こんな風にアウシュヴィッツの過去を掘り下げることのみに執着するヨハンと、現在を生き前向きな生活を夢見る恋人マレーネ・ウォンドラック(フリーデリーケ・ベヒト)との間にすきま風が吹きはじめたのは当然だ。さらに、いまだ戦争捕虜として家に戻っていないと母親から聞かされ、深く尊敬していた父親もまたナチ党員だったことが示唆されると・・・?そんなバカな!と思いつつ、ヨハンが米軍の資料によってこの事実を確認すると、それまでのヨハンの価値観、世界観が崩壊してしまったのは当然だ。そんな中、ヨハンは最悪の事態を迎え、検事を辞め某弁護士事務所に就職することまで決意したが、さてその立ち直りは・・・?
<メンゲレ医師が先?それともアイヒマンが先?>
『ハンナ・アーレント』には、バチカン発行のビザと偽名を使ってアルゼンチンへ逃亡し、潜伏生活を送っているアドルフ・アイヒマンの追及に血眼になるイスラエル諜報部(モサド)の姿が描かれていた。アイヒマンは、数百万人のユダヤ人を強制収容所に移送するについて指揮的役割を担った男だが、本作にもその「モサド」が登場する。それは、アウシュヴィッツ裁判の捜査を決断したバウアー検事総長がその権限にもとづいて世界中からあらゆる情報を収集していたためだが、今ヨハンが誰よりも追及の矛先を向けているのはヨーゼフ・メンゲレ医師。彼は、シモンの双子の娘を含む多くのユダヤ人に対してアウシュヴィッツ収容所でさまざまな人体実験を行った、「死の天使」と呼ばれていた悪魔のような医師だ。
そのメンゲレは南米で逃亡生活を送っているものの定期的にドイツに戻り、家族との平穏な時間を享受しているとの情報をモサドの協力の中で得たから、ヨハンの怒りが頂点に達したのは当然。しかして、ヨハンは父親の葬儀のために帰国していたメンゲレの逮捕に向かったが、そこでは連邦情報局(BND)の協力は得られず、メンゲレを逃してしまうことに。モサドによるアイヒマンの逮捕はそんな時期と重なっていたらしい。その結果、アイヒマン裁判は『ハンナ・アーレント』で描かれたとおり、世界中に大反響を巻き起こしたわけだが、さてメンゲレ医師の方は?

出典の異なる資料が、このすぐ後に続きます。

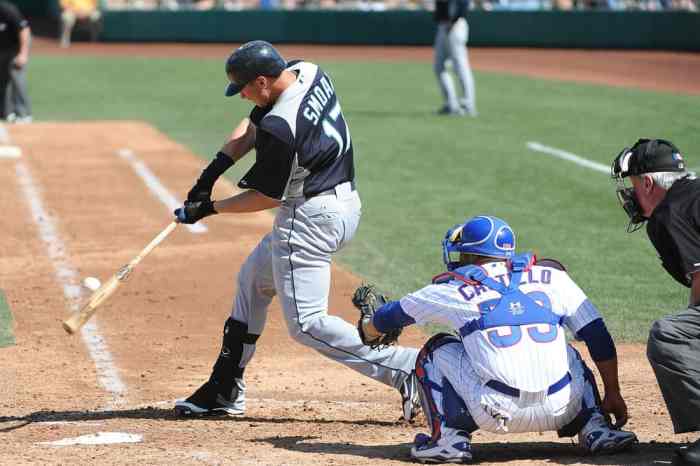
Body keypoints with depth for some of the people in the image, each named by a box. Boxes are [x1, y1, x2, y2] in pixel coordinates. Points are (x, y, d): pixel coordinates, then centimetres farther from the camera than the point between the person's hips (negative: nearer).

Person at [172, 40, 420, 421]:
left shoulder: (280, 128, -26)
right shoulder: (308, 72, 0)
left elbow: (267, 197, -15)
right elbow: (252, 126, 10)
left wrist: (210, 208, -3)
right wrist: (215, 169, 1)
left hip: (310, 217, -11)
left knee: (306, 324, -7)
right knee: (253, 279, 22)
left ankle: (405, 367, -16)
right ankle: (225, 391, 28)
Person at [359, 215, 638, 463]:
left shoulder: (455, 290, 12)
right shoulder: (552, 277, 16)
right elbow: (599, 338, 13)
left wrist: (369, 327, 48)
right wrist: (613, 394, 22)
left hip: (498, 415, -3)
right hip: (562, 411, 3)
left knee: (437, 349, 20)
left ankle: (450, 439, 7)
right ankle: (596, 429, 15)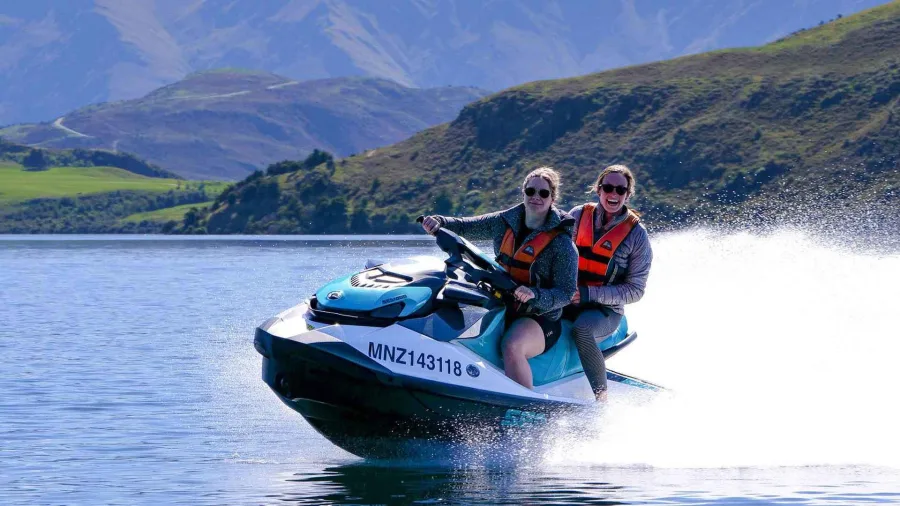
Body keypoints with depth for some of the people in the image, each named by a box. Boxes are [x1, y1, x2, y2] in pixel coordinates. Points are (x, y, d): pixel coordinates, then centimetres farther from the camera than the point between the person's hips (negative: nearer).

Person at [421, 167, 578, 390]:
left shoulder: (562, 243, -10)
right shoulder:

アイヒマンの逮捕はバウアー検事総長やモサドがメンゲレ医師よりアイヒマンの逮捕を優先させたためだが、それによって自分の危機を覚ったメンゲレは結果的に逃げ通し1979年ブラジルで溺死したそうだ。メンゲレの逮捕に躍起となるヨハンに対して、バウアー検事総長は「メンゲレは国に守られている。他の容疑者に集中しろ」と、アドバイスするとともに、重要なのは多くのナチ党員幹部を逮捕するだけでなく、多くの罪はナチス時代に“ごく普通のドイツ人”によってなされたことだと説明したが、1度ならず2度までもメンゲレの逮捕に失敗するヨハンの姿を見ていると、この若い検事の「総合力」はバウアー検事総長にはほど遠いが・・・。

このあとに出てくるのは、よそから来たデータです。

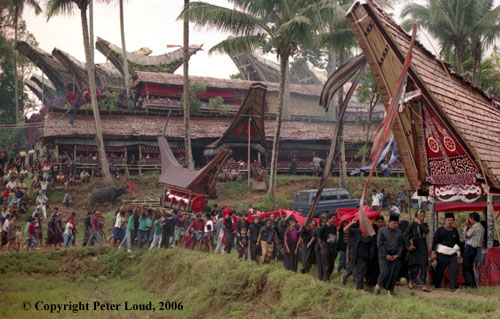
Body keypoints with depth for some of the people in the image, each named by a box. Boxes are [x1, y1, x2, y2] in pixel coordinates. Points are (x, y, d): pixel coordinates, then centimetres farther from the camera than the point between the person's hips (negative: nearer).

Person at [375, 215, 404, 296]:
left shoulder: (399, 232, 11)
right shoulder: (382, 231, 1)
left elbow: (400, 245, 12)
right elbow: (379, 244, -3)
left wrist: (397, 255, -3)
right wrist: (386, 255, -9)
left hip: (395, 256, 3)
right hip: (384, 256, -3)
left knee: (393, 274, -4)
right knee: (385, 273, -16)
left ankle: (389, 291, 8)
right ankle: (378, 285, 11)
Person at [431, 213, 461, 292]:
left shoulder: (455, 231, 11)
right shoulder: (440, 230, -2)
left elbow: (458, 242, 21)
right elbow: (435, 241, -2)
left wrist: (459, 253, 17)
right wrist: (433, 252, -6)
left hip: (453, 254, 3)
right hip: (442, 254, -3)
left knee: (453, 270, -8)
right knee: (439, 270, 4)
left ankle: (452, 287, -4)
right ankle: (436, 285, 21)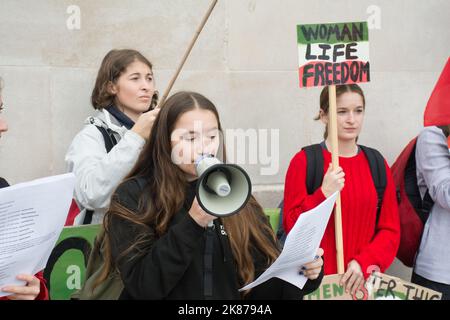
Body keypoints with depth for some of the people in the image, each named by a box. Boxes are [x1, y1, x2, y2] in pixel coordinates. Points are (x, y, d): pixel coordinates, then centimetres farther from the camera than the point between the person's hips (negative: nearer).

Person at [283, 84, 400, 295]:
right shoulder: (304, 161, -7)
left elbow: (390, 228, 3)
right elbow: (292, 227, -8)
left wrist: (365, 262, -12)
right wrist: (323, 196, -22)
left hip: (365, 279, 3)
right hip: (317, 280, -3)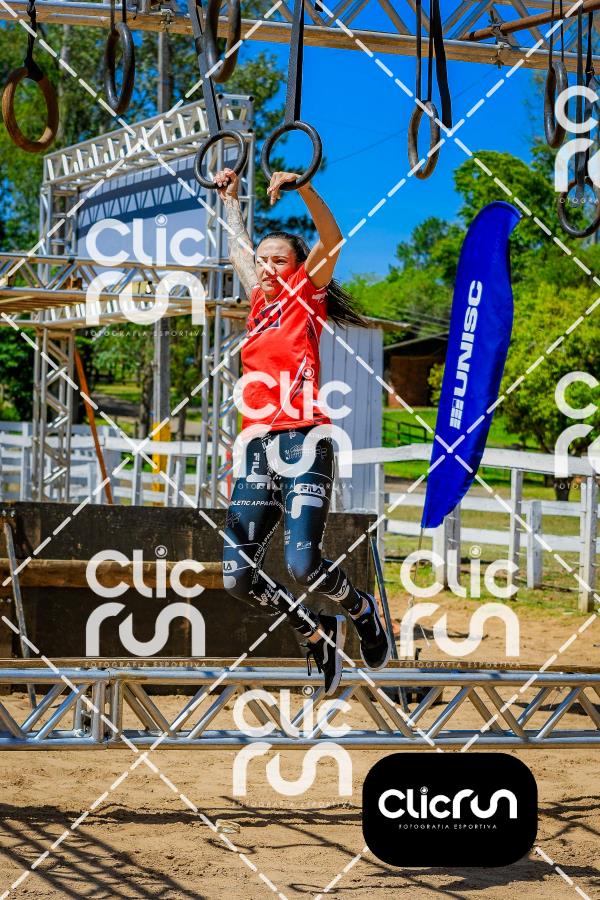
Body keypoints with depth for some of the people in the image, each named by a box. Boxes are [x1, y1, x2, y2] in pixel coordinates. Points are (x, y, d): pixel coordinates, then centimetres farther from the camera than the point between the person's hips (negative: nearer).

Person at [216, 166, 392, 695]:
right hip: (257, 447, 6)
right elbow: (238, 247, 37)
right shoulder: (259, 300, 20)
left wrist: (304, 189, -20)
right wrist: (231, 197, 41)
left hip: (303, 440, -6)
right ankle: (317, 634, 19)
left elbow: (331, 240, -10)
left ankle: (362, 611, 12)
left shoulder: (307, 294, 6)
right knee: (239, 578, -5)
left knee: (303, 565, -20)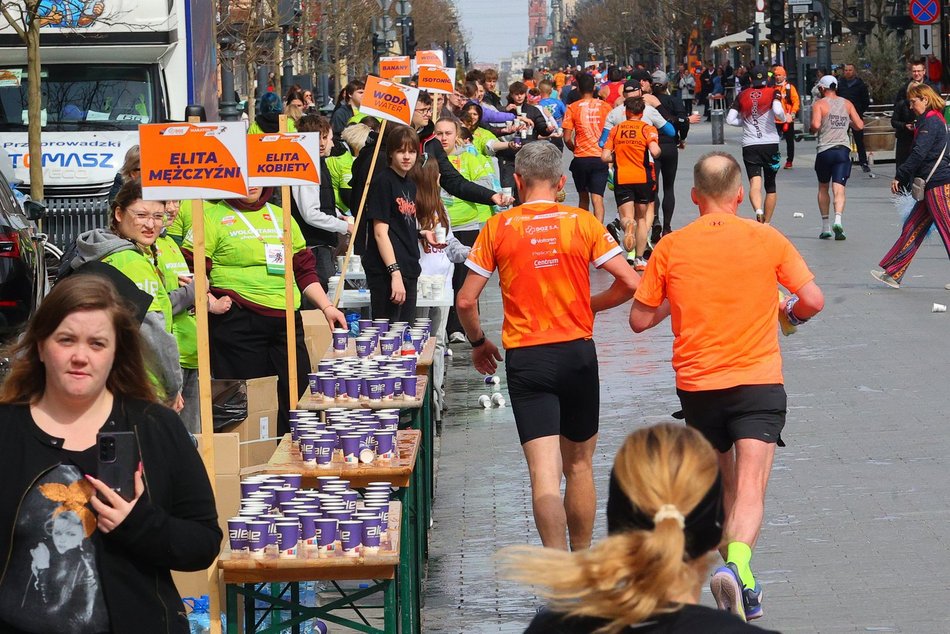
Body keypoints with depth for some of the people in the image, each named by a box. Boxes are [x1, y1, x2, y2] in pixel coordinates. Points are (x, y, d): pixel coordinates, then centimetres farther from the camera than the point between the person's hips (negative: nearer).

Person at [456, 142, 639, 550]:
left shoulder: (498, 228, -1)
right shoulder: (583, 223, 0)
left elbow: (466, 301, -2)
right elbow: (629, 282, -4)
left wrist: (478, 343, 16)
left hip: (525, 358, -2)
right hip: (578, 352, 2)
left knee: (544, 471, -8)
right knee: (579, 465, 17)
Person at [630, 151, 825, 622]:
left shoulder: (670, 248, -1)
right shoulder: (766, 239, -2)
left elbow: (640, 320, 3)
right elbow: (813, 300, -2)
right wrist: (790, 313, 19)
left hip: (697, 385, 2)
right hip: (758, 383, -2)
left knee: (725, 486, 19)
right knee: (749, 490, -10)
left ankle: (742, 588, 25)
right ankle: (736, 564, -36)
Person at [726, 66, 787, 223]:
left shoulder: (742, 96, 7)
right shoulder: (772, 93, -1)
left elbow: (730, 119, 1)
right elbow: (778, 111, -20)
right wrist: (784, 118, 2)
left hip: (749, 145, 0)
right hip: (770, 144, 0)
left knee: (755, 182, -12)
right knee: (770, 186, 15)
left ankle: (758, 210, -41)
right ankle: (766, 223, 19)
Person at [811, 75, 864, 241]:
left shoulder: (819, 104, -1)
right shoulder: (847, 104, 10)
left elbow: (815, 125, -17)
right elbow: (859, 125, 7)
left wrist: (812, 127, 6)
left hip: (825, 150, -1)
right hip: (843, 150, 2)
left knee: (823, 188, 16)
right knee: (839, 189, -4)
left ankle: (825, 226, 15)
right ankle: (838, 220, -28)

<アウシュヴィッツ裁判の結末は?そのホントの意義は?>
『12人の怒れる男』(07年)(『シネマルーム21』215頁参照)や、アメリカの小説家ジョン・グリシャムの作品をはじめとして「裁判モノ」の名作は多いが、アウシュヴィッツ裁判をテーマとした本作はそんな「裁判モノ」ではない。本作は、あくまで1963年12月20日からフランクフルトで始まったアウシュヴィッツ裁判に至るまでの、ヨハンたち若き検事の5年間にわたる正義のための闘いと、「反ナチ」を徹底させることによって必然的に生じる「父親世代叩き」の苦悩を描くものだ。膨大な資料を調べ上げ、それに関係する多くの証人たちの調書をとったヨハンたちがアウシュヴィッツ裁判で最終的に起訴したのは、アウシュヴィッツ収容所でホロコーストに加わった20名。裁判で被告人らは自分の容疑を否認したが、結果的に6名が終身刑、11名が懲役刑、3名が無罪とされた。
寡聞にしてアウシュヴィッツ裁判そのものの存在を知らなかった私は、もちろんその結果も知らなかったが、アウシュヴィッツ裁判のホントの意義はこのような裁判の結果以上に、アウシュヴィッツにおけるホロコーストの実態を全世界に赤裸々に知らしめたことになる。ちなみに、『日本共産党闘争小史』は治安維持法違反で起訴された日本共産党の幹部、市川正一の裁判記録だが、そこでは最初からわかっている有罪の結論ではなく、そこで市川正一がどんな主張をしたかを世間に知らしめることに意義があったことは明らかだ。
私たち今の日本人がアウシュヴィッツ収容所でナチスが行ったホロコーストの実態をよく知っているのは、まさにヨハンたちが正義を追求し、私的な苦悩を乗り越える中で実現させたアウシュヴィッツ裁判のおかげなのだ。本作を鑑賞するについては、そんな視点でアウシュヴィッツ裁判の結論だけではなく、その裁判が提起されたことの意義とその中でヨハンたちが主張、立証した内容の意義をじっくりと考えたい。